Na capa dos cadernos escolares, desses que se pode comprar em qualquer papelaria, lá está um nome: Cora Coralina. Na linha de baixo, outro batismo foi realizado: Vintém de Cobre. Nesse singelo baú de folhas amarelecidas pelo tempo, estão os versos que a poeta da Casa da Ponte escreveu de próprio punho, em caligrafia correta, alguns com letras mais caprichadas que outros, todos encharcados do imaginário da autora. E um atrás do outro, no Museu Casa de Cora, eles são retirados de caixas especiais onde estão acondicionados. Ao todo, mais de 40 deles.
“Boa parte desse material permanece inédito por decisão da família”, informa Marlene Velasco, diretora do museu.

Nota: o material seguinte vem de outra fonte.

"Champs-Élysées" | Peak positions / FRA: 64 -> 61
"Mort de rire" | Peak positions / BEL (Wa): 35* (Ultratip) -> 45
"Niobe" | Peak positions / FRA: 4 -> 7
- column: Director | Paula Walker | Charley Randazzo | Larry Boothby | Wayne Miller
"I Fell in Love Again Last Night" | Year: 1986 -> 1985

Ela conhece essas folhas há muito tempo, desde quando Cora Coralina ainda habitava seu casarão. “Muitos destes poemas, eu datilografei para Cora. O livro Vintém de Cobre: Meias Confissões de Aninha, eu datilografei inteiro para ela”, recorda. “Eu e outras meninas, que estávamos sempre aqui na casa, fazíamos esses serviços para Cora. Ela do lado indicando o que deveríamos datilografar e o que não deveríamos.”

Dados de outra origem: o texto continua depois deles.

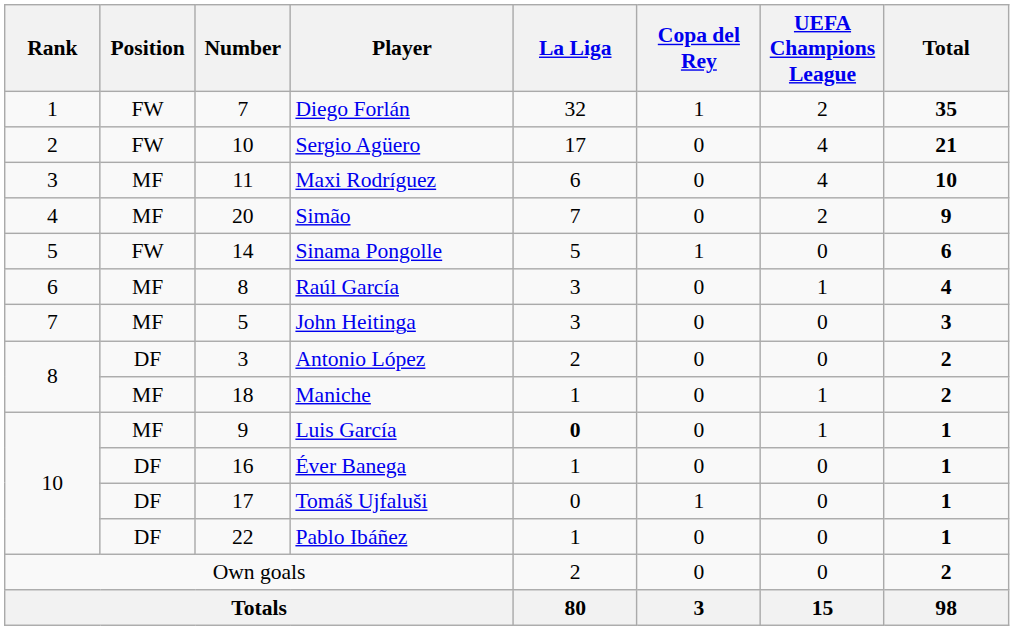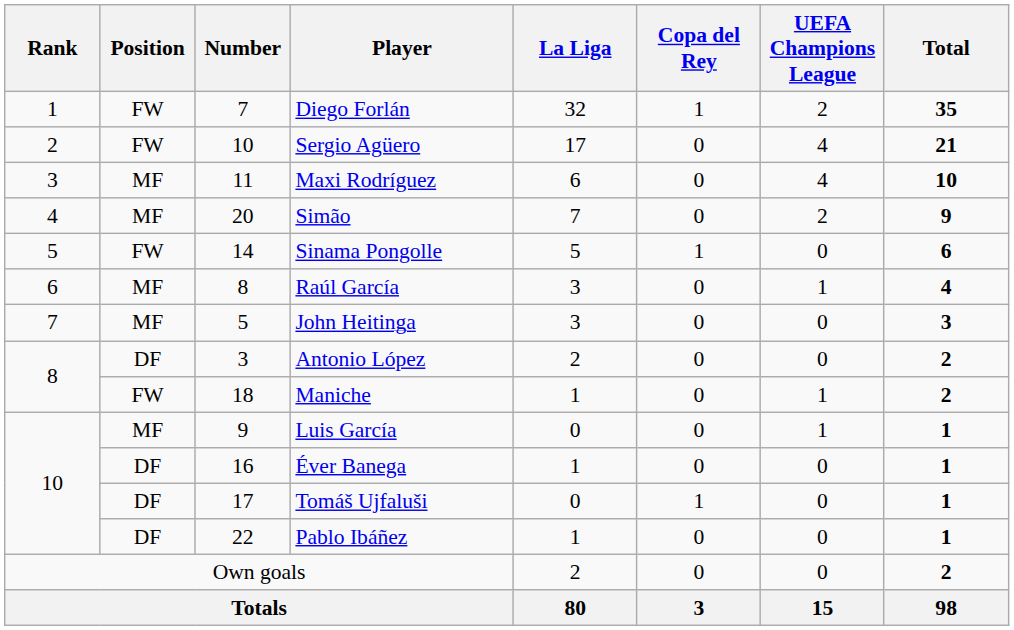Maniche | Position: MF -> FW
Luis García | La Liga: bold -> normal
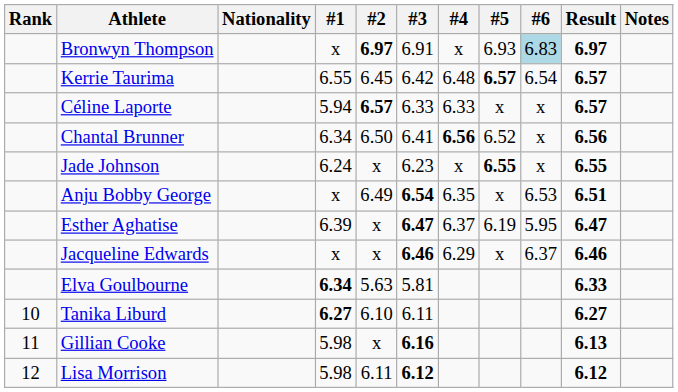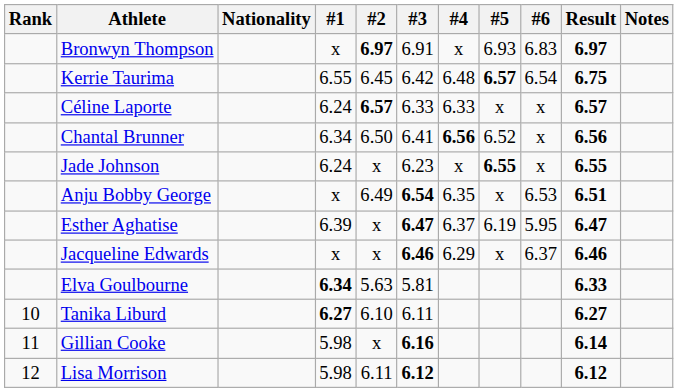Bronwyn Thompson | #6: lightblue background -> no background
Kerrie Taurima | Result: 6.57 -> 6.75
Céline Laporte | #1: 5.94 -> 6.24
Gillian Cooke | Result: 6.13 -> 6.14
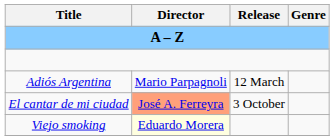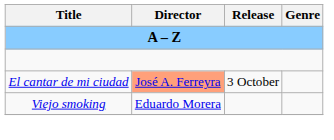- row: Adiós Argentina | Mario Parpagnoli | 12 March
Viejo smoking | Director: lightyellow background -> no background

Essa edição que Cora Coralina fazia na hora de passar parte de sua obra a limpo, na mesma máquina de escrever que pode ser vista hoje no museu e que ganhou um tratamento multimídia que inclui o barulho do teclado e as palavras surgindo, fazia sentido. Afinal, era mesmo necessário um certo tutorial para compreender o que a poeta havia escrito. Sua letra não era feia, muito pelo contrário. Tinha seu nível de capricho, bem desenhada. O desafio é acompanhar as mudanças que ela faz em cada página, nas linhas que, ao final da folha, eram esticadas pela lateral do caderno.

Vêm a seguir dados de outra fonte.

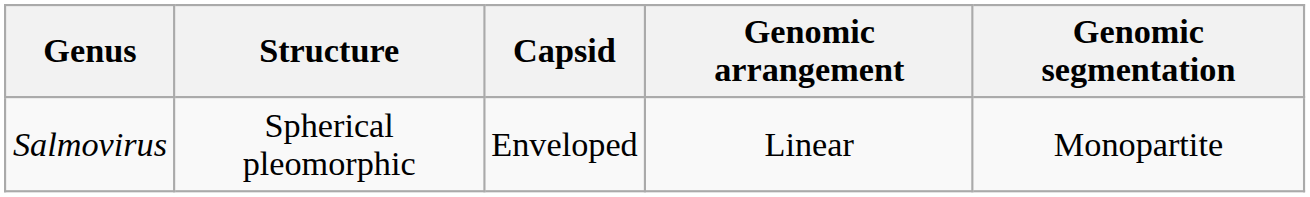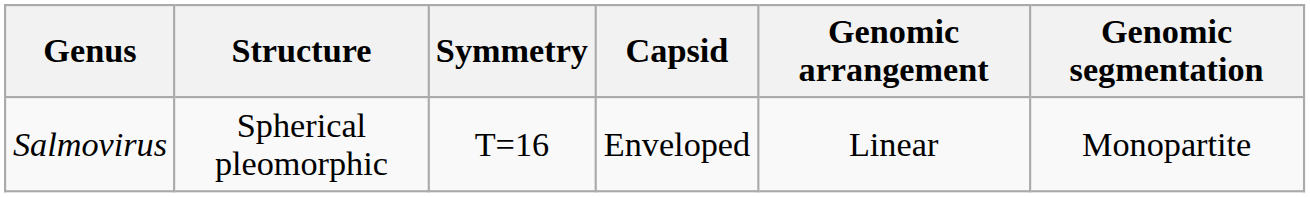+ column: Symmetry | T=16
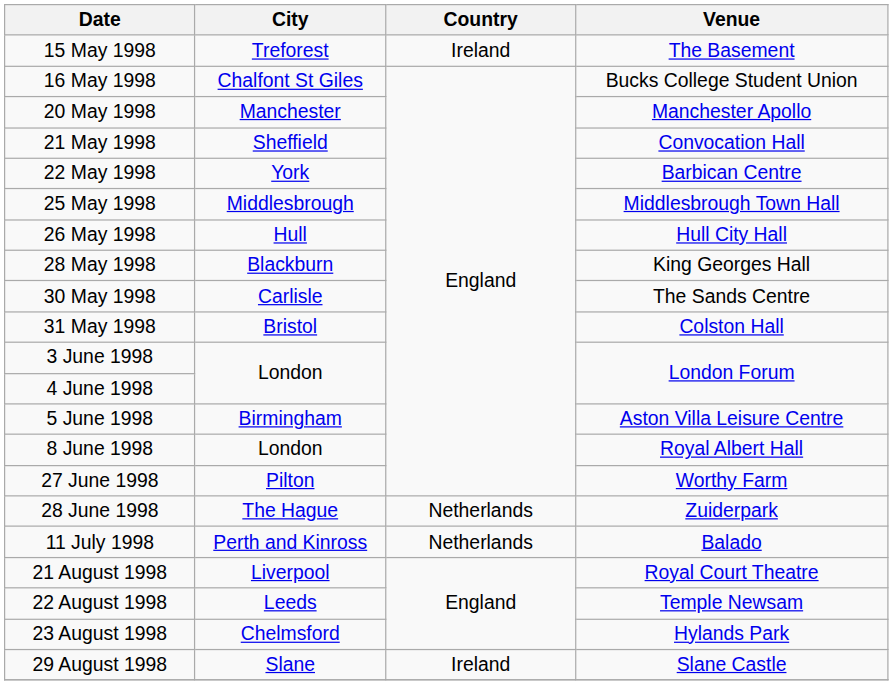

Marlene Velasco fez um levantamento sobre esse método de Cora escrever. “Ela mudava muito. Até mesmo o nome de livros e poemas.” Isso aconteceu com o primeiro livro. Nos originais, há uma outra versão para o título Poemas dos Becos de Goiás e Estórias Mais. Riscado de próprio punho, o título inicial que ela havia pensado: Poemas da Minha Terra e Estórias Mais. Nesta altura, a letra de Cora está mais legível que nos cadernos escritos depois, quando a mão já não parecia tão firme em razão do avanço da idade. Mas sua caligrafia é totalmente reconhecível.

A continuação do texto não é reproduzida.